"""

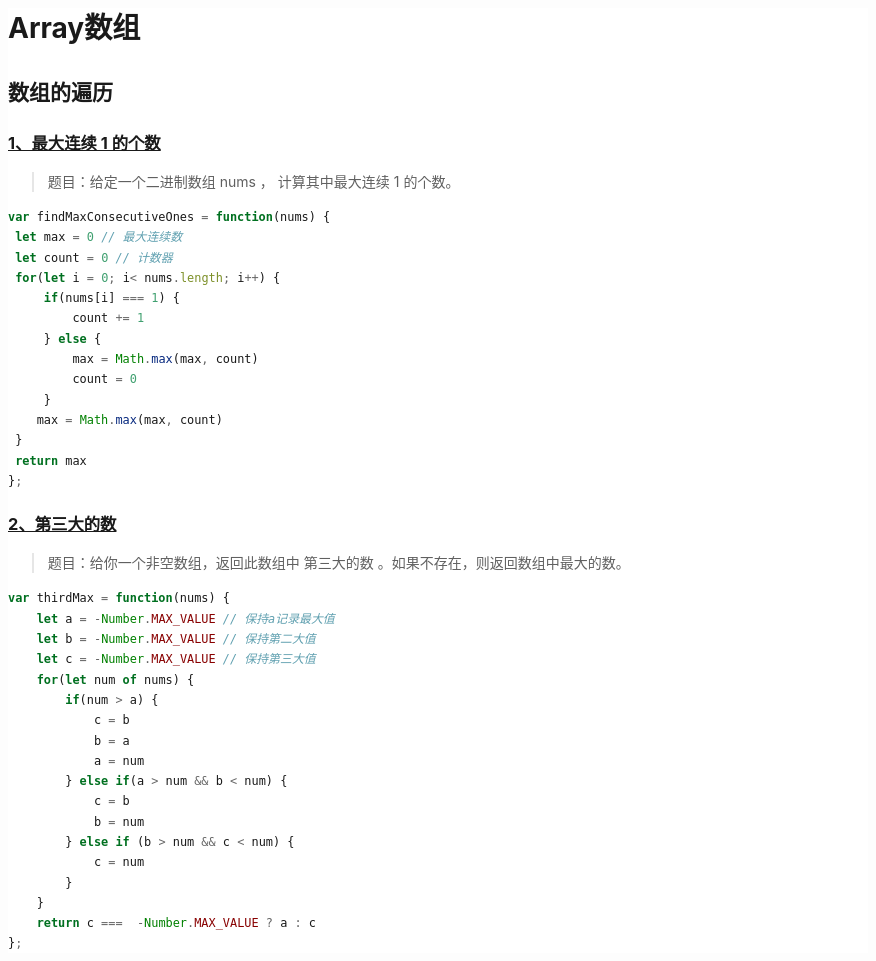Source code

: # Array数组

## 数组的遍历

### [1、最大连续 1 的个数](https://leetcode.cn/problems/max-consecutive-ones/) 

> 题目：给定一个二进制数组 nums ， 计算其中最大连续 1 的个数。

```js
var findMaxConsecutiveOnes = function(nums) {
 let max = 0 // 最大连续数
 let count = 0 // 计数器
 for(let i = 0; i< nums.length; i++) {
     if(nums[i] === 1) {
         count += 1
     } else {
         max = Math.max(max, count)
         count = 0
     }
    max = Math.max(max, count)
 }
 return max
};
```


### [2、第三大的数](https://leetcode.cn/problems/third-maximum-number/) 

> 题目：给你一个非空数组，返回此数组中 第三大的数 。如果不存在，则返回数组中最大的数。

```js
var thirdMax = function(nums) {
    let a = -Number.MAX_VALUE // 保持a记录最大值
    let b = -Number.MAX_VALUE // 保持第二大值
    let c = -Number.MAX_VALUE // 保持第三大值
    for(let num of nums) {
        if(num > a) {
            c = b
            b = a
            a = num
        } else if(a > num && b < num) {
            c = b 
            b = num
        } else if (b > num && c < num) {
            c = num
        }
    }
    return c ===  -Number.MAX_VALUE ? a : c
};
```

"""

Search the records line by line for the word "function" and copy every line where it appears.

--- REPLY TO THE EXERCISE ---
var findMaxConsecutiveOnes = function(nums) {
var thirdMax = function(nums) {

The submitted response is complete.